→ **Source document**:

An American soldier-turned-CIA agent, he is charged of infiltrating the Caliphate to locate a trio of renegade scientists.
  • Action Genre Hero Guy: Hamilton fits just about every criterion on the list on the trope page, from his background to Laurie's death and his post-military career. His attitude is also by and large the one which is to be expected of this sort of protagonist.
  • Anti-Hero: Even though Hamilton is a Nice Guy and his mission is fundamentally to save mankind, one has to keep in mind he is in the service of The Empire and he has to do many morally ambiguous stuff like pretending to be a slaver to complete his mission, even if he very tormented by it.
  • Badass Normal: With several biomods and cyborgs making appearances, Hamilton is nonetheless the toughest operator on the Caliphate mission, and he is fully human in every sense. At one point, the OSI want to upgrade him with a skill chip, but he rejects this out of hand.
  • Big Brother Is Employing You: He starts out as an ISA military officer, then becomes an OSI agent after mustering out. OSI is basically the Thought Police—though in this setting, they are perhaps the closest thing there is to a "good guy" faction in the international intelligence war.
  • Born in the Wrong Century: He expresses nostalgia for America when it was a free, democratic country a century before his actual birth set in a time it's an autocratic regime instead.
  • The Captain: He is promoted to the rank of Captain after his mission in the Philippines.
  • The Cynic: Doesn't have a strong sense of patriotism because he knows the ISA is an horribly repressive empire.
  • Drowning My Sorrows: When he loses Laurie, his drinking increases.
  • Has a Type: He is attracted to blondes, something one of his colleagues points out.
  • He Who Fights Monsters: Briefly descends into this after Laurie's horrible death, but he manages to pull himself out of it, partly through his own effort and partly thanks to concerned friends. His default characterization is more a Knight in Sour Armor.
  • I Let Gwen Stacy Die: Feels this way due to giving the detonation to explode area where Laurie is being kept prisoner.

→ **What you need to do**: Write out the trope list on Hamilton from "An American soldier-turned-CIA" up to and including "sort of protagonist.", switching "scientists" to "engineers".

→ **Listed records**:

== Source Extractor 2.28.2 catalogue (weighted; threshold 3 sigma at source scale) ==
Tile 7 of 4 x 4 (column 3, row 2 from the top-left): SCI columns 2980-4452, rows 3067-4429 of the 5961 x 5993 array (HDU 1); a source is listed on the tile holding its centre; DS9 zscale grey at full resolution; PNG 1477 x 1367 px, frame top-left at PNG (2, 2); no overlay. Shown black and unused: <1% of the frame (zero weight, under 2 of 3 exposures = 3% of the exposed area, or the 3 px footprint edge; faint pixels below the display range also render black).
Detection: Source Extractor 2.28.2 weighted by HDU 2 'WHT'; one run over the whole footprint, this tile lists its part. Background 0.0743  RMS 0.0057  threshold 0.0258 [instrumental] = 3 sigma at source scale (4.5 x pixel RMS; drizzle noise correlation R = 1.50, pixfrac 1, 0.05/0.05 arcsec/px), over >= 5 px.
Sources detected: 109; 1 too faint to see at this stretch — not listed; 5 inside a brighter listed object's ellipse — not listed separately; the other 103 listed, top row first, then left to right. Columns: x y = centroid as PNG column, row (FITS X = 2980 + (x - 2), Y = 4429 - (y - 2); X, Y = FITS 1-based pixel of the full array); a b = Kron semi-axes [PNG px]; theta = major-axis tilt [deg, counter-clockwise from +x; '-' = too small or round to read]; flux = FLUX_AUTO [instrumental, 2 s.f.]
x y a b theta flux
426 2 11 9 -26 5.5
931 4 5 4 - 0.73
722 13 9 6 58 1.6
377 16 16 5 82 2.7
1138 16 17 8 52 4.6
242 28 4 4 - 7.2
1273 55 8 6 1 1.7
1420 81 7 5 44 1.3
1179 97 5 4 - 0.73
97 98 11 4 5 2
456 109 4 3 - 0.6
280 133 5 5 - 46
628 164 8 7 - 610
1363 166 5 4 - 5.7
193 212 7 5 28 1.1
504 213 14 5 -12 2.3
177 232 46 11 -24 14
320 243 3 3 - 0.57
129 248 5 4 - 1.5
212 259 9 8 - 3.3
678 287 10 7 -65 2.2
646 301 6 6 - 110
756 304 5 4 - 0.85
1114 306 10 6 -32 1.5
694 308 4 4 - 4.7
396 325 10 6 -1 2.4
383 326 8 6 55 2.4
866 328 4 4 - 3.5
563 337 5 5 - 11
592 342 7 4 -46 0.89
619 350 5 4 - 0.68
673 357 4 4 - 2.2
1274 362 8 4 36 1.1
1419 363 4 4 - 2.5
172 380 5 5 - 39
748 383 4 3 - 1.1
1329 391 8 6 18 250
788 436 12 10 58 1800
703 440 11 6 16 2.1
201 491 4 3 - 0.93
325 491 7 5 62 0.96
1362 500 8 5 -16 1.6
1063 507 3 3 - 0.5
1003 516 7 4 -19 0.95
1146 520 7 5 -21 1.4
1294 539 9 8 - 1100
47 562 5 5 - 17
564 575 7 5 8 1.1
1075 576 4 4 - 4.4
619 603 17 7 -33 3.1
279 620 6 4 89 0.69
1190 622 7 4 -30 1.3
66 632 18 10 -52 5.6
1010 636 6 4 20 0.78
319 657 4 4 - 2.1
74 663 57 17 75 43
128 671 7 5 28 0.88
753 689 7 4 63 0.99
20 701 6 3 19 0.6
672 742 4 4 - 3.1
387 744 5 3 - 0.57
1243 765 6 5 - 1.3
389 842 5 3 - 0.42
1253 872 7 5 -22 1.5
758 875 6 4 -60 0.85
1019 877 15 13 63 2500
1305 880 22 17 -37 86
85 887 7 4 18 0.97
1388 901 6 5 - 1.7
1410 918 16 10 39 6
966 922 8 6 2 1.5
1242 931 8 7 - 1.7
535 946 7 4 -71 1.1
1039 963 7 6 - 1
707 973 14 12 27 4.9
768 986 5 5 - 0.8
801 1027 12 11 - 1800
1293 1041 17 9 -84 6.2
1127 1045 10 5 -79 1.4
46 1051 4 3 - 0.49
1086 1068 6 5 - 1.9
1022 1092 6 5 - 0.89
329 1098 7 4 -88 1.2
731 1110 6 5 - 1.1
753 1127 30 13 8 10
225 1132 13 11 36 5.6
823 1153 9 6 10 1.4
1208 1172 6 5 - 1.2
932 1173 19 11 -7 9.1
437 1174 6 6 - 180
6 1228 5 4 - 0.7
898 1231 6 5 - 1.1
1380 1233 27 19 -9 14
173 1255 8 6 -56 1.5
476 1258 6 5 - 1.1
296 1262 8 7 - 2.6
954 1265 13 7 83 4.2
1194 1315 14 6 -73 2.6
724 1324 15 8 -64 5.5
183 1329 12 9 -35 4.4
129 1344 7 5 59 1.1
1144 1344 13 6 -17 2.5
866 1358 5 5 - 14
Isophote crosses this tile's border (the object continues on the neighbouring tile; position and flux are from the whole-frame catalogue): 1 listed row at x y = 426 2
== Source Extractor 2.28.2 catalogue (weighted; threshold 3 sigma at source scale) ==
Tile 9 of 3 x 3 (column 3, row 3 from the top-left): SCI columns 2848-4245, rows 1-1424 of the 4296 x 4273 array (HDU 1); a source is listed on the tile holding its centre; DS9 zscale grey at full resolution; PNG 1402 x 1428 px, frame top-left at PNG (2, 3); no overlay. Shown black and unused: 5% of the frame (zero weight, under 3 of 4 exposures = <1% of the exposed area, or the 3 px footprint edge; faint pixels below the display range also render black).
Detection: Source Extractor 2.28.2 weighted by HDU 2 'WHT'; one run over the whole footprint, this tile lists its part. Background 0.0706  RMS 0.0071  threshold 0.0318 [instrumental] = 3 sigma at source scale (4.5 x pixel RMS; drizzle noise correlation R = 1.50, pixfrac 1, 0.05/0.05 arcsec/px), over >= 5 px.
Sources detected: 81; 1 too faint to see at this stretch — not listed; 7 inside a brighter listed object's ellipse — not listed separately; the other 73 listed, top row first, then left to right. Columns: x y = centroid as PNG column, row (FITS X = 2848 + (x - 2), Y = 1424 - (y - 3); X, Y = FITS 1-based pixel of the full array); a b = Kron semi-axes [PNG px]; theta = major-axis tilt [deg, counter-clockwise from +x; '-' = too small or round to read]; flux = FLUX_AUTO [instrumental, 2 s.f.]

→ **Task solution**:
An American soldier-turned-CIA agent, he is charged of infiltrating the Caliphate to locate a trio of renegade engineers.
  • Action Genre Hero Guy: Hamilton fits just about every criterion on the list on the trope page, from his background to Laurie's death and his post-military career. His attitude is also by and large the one which is to be expected of this sort of protagonist.